I was there mainly to see FuturePlay, an interactive and immersive new piece of game theatre from self-described "playmakers" Coney. The company's work has always positioned audiences as vital players in their shows, asking them to make choices that shape their theatrical experience, but FuturePlay is a little different. As the project depends so much on mystery and surprise, it would be mean-spirited of me to reveal too much about it; suffice to say, the experience extends beyond the immediate playing space and into the world outside.
While it's almost impossible to discuss FuturePlay without dropping any spoilers, the show did make me think about the role theatre might play in helping us to imagine the future. It's not difficult to make a list of theatrical treatments of the years to come – most of them cautionary dystopias – but what about how theatre might help to shape the future as well as simply predict it?
As the latest report from the IPCC has just reminded us, one of the greatest threats on the horizon is climate change. It's a topic that theatre is no stranger to, but most shows to date have taken a pretty bleak view, none more so than the unremittingly pessimistic Ten Billion. Perhaps, as Ten Billion suggests, change is beyond our powers, but if we do still have the ability to curb global catastrophe then it is a positive approach that is likely to make the difference. As the title of the Tyndall Centre's 2009 report ‘Fear Won't Do It' suggests, scare tactics don't work; we need to believe instead that we can change things for the better.
So I was intrigued to hear about The Planet and Stuff at the Polka Theatre, a new interactive lecture for kids that has been devised by theatre-makers Simon Daw, Joel Horwood and Lucy Kerbel. Inspired by the format of TED talks, the piece aims to demystify climate change for younger (and older) audiences, while equipping them with the tools to do something about it. Like FuturePlay, it also offers a level of involvement within the show, with the hope that action in the theatre might translate into action in the world.

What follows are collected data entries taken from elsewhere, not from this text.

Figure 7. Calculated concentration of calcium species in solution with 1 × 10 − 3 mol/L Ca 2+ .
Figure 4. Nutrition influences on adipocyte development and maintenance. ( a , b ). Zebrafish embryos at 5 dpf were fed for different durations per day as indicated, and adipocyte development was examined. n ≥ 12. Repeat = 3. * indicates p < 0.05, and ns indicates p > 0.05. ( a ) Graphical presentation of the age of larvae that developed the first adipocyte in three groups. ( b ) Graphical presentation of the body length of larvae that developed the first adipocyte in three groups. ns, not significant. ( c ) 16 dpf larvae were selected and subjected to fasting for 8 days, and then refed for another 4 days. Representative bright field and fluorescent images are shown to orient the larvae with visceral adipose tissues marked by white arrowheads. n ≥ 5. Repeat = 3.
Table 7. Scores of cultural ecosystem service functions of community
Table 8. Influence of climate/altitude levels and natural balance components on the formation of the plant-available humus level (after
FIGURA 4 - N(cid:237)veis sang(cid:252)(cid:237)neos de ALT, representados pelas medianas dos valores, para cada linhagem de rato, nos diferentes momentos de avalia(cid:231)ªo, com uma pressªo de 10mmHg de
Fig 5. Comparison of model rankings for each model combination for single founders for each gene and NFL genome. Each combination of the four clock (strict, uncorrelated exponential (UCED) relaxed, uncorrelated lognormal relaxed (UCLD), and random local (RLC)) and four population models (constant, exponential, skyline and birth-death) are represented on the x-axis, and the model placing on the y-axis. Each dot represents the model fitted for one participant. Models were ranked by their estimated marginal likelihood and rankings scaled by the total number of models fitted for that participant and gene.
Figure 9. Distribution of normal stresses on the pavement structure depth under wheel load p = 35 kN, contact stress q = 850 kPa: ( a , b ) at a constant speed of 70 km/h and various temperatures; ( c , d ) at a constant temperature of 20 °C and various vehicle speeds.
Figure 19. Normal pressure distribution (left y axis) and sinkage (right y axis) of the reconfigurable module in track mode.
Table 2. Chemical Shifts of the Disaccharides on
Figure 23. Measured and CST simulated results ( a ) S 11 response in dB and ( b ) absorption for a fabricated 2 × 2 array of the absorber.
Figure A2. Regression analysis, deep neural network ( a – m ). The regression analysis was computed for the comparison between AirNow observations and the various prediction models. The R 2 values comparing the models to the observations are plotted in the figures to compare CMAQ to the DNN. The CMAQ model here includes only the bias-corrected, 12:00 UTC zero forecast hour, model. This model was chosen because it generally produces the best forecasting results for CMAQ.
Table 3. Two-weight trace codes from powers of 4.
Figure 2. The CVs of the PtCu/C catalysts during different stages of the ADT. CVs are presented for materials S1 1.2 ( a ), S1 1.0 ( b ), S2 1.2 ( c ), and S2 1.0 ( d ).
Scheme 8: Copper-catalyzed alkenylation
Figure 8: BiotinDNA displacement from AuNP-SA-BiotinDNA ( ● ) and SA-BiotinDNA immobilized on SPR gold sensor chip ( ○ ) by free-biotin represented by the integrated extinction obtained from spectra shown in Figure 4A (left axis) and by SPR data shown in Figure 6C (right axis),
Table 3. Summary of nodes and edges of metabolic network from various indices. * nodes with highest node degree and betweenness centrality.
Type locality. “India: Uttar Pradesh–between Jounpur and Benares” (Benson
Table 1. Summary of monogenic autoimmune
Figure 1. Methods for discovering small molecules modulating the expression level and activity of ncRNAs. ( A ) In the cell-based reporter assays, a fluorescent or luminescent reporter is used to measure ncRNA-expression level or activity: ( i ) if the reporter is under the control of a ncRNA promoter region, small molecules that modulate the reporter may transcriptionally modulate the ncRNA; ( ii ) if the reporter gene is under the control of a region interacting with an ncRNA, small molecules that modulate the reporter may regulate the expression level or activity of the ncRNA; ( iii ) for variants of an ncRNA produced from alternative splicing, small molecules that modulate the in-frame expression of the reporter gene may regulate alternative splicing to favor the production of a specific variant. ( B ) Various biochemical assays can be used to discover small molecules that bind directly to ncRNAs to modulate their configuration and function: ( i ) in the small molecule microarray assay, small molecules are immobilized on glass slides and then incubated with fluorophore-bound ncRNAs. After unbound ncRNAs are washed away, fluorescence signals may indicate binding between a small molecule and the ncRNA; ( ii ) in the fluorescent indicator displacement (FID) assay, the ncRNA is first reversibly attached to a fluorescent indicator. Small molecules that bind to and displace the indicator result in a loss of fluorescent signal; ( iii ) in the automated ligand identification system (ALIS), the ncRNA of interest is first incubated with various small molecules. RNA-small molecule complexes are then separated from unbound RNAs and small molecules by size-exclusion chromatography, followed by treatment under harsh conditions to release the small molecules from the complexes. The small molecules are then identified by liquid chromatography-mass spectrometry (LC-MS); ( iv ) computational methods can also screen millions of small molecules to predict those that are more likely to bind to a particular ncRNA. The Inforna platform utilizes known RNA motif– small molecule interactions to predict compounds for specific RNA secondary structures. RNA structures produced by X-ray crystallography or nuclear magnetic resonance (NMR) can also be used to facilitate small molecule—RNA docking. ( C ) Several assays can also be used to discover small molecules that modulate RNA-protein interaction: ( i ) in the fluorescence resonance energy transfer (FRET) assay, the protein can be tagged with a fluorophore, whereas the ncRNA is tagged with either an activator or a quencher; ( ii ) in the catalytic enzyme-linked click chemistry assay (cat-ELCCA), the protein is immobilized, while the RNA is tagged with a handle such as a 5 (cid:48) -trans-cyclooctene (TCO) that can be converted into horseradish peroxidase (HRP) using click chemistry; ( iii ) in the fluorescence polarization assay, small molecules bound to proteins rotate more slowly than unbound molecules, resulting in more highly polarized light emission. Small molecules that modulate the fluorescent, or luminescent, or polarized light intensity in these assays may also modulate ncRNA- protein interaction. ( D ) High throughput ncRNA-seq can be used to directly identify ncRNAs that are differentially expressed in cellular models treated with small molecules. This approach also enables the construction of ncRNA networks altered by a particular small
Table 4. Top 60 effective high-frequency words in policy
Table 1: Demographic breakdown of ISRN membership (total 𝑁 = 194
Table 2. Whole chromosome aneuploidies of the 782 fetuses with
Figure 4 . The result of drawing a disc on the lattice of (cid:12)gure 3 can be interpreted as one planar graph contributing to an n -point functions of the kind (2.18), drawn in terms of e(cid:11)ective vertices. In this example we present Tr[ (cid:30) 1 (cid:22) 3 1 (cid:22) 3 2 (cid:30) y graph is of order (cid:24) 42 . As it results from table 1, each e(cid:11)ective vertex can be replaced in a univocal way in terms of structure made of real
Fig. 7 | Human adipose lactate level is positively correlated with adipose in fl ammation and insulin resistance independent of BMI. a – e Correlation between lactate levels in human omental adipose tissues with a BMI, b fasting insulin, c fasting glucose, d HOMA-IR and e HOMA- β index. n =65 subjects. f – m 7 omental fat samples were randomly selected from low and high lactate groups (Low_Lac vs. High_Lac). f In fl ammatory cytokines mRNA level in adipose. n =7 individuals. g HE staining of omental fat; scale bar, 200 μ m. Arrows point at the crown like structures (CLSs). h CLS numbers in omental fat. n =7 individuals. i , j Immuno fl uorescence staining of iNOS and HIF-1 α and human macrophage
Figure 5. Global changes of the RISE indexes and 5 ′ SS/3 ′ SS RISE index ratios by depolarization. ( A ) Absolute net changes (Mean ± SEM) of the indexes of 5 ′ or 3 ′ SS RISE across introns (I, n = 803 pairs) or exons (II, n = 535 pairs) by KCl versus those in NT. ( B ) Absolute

It is never quite that simple, and to imagine that interactive theatre can automatically create more active citizens would be naively idealistic, but it is not so far-fetched to see the theatre as an arena where we might come together to contemplate the horizon. Theatre is often acknowledged as a space of collective imagination, a place where people gather to share thoughts, fantasies, hopes and fears. Where better to imagine a collective future?